(Material provided begins)

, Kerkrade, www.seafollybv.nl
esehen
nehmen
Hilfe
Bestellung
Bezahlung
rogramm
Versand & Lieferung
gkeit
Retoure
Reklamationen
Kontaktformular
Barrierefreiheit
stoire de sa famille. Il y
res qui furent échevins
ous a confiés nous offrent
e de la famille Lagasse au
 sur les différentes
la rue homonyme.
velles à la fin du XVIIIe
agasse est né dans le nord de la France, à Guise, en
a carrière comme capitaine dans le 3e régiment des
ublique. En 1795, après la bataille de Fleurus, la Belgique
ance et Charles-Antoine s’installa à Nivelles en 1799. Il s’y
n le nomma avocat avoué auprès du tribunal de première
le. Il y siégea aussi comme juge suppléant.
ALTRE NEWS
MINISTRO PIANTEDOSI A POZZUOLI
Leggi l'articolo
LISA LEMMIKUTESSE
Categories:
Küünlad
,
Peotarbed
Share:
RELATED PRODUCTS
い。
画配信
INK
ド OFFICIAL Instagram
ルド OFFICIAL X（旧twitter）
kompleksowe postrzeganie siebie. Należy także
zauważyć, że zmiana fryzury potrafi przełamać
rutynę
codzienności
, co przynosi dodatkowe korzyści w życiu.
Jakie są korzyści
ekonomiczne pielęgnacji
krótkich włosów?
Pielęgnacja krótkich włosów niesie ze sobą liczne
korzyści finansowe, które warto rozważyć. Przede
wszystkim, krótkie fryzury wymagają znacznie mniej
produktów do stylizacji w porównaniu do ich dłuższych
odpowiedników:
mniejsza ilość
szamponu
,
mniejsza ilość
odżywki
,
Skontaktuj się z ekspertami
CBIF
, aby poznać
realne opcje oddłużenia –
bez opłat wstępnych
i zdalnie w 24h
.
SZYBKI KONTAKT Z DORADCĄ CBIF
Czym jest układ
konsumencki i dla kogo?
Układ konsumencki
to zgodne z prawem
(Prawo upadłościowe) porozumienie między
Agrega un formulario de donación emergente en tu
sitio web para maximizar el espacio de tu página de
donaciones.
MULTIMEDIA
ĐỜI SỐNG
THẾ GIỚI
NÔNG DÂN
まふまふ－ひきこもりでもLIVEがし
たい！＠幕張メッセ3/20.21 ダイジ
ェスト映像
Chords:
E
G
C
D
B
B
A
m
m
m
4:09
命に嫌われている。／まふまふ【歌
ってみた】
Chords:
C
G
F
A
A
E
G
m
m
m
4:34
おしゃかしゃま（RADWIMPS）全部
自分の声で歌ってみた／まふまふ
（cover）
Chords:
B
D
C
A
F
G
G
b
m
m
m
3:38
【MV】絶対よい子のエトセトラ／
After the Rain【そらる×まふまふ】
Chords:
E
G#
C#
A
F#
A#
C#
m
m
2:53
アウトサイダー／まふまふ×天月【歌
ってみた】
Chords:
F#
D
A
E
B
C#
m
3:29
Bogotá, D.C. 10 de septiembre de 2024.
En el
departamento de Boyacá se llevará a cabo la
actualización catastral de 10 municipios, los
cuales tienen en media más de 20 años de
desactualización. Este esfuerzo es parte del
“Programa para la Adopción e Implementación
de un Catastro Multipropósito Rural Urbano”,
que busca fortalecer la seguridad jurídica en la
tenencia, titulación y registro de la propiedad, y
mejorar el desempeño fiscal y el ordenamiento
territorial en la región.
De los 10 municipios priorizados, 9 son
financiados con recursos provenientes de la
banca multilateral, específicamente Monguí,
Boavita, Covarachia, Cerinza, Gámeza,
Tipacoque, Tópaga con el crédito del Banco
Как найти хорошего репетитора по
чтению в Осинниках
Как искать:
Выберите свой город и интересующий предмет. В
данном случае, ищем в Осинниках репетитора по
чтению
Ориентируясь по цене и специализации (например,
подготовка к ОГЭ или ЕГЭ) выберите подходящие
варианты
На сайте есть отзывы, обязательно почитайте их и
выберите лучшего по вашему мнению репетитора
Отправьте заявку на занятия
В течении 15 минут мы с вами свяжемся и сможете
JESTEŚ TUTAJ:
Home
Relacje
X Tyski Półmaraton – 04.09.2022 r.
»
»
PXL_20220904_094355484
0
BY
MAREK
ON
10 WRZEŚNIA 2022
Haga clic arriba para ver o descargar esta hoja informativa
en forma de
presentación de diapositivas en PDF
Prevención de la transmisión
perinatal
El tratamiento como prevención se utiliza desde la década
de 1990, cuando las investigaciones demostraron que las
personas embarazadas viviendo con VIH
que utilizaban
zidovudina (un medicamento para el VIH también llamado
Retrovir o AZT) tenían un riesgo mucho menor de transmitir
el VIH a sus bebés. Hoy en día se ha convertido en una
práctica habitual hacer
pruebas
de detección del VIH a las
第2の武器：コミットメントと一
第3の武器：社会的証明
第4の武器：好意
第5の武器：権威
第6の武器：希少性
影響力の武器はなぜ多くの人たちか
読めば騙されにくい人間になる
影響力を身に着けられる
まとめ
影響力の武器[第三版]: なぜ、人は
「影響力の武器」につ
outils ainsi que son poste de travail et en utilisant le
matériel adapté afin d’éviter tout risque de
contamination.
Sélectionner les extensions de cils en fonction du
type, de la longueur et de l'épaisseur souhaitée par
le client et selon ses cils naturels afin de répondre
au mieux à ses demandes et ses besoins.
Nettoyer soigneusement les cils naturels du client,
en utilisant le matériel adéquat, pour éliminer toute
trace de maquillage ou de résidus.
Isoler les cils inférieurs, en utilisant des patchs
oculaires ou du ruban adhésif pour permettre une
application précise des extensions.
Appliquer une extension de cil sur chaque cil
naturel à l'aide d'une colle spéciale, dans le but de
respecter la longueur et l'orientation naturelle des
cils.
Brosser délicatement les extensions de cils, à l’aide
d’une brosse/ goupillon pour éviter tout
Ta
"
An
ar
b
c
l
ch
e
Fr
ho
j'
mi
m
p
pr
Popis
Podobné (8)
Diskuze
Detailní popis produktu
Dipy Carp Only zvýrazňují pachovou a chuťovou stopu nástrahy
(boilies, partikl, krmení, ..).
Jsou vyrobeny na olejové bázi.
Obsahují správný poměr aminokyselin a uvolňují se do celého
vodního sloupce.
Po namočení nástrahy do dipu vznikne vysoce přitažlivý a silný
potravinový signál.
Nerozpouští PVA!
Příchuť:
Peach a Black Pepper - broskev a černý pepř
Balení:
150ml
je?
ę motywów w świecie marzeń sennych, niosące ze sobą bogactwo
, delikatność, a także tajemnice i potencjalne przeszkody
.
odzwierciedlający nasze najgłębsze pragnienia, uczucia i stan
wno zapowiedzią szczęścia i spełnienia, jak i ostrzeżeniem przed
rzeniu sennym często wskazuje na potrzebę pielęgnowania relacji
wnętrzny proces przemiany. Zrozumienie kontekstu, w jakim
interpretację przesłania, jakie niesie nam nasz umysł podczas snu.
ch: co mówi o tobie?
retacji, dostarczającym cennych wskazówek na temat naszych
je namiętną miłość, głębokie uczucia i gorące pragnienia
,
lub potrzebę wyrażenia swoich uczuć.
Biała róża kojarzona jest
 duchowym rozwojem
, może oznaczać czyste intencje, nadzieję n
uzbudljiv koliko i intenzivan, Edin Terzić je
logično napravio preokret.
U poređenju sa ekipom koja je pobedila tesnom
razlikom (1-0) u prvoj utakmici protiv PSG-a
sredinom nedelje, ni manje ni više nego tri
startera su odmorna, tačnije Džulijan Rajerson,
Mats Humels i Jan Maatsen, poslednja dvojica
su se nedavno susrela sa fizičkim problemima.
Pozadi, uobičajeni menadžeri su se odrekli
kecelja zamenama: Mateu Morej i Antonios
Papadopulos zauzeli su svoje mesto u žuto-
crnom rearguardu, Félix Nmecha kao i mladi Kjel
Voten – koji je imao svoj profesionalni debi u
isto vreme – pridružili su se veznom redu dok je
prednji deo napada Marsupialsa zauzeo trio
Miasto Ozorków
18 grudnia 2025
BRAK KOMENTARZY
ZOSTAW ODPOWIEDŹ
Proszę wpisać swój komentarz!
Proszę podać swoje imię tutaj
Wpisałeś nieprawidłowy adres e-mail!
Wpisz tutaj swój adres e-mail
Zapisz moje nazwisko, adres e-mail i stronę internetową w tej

(Material provided ends)

→ **Prompt**
Each line of the entries above that contains "mail" must be copied into the answer.

→ **Solution to this exercise**
Wpisałeś nieprawidłowy adres e-mail!
Wpisz tutaj swój adres e-mail
Zapisz moje nazwisko, adres e-mail i stronę internetową w tej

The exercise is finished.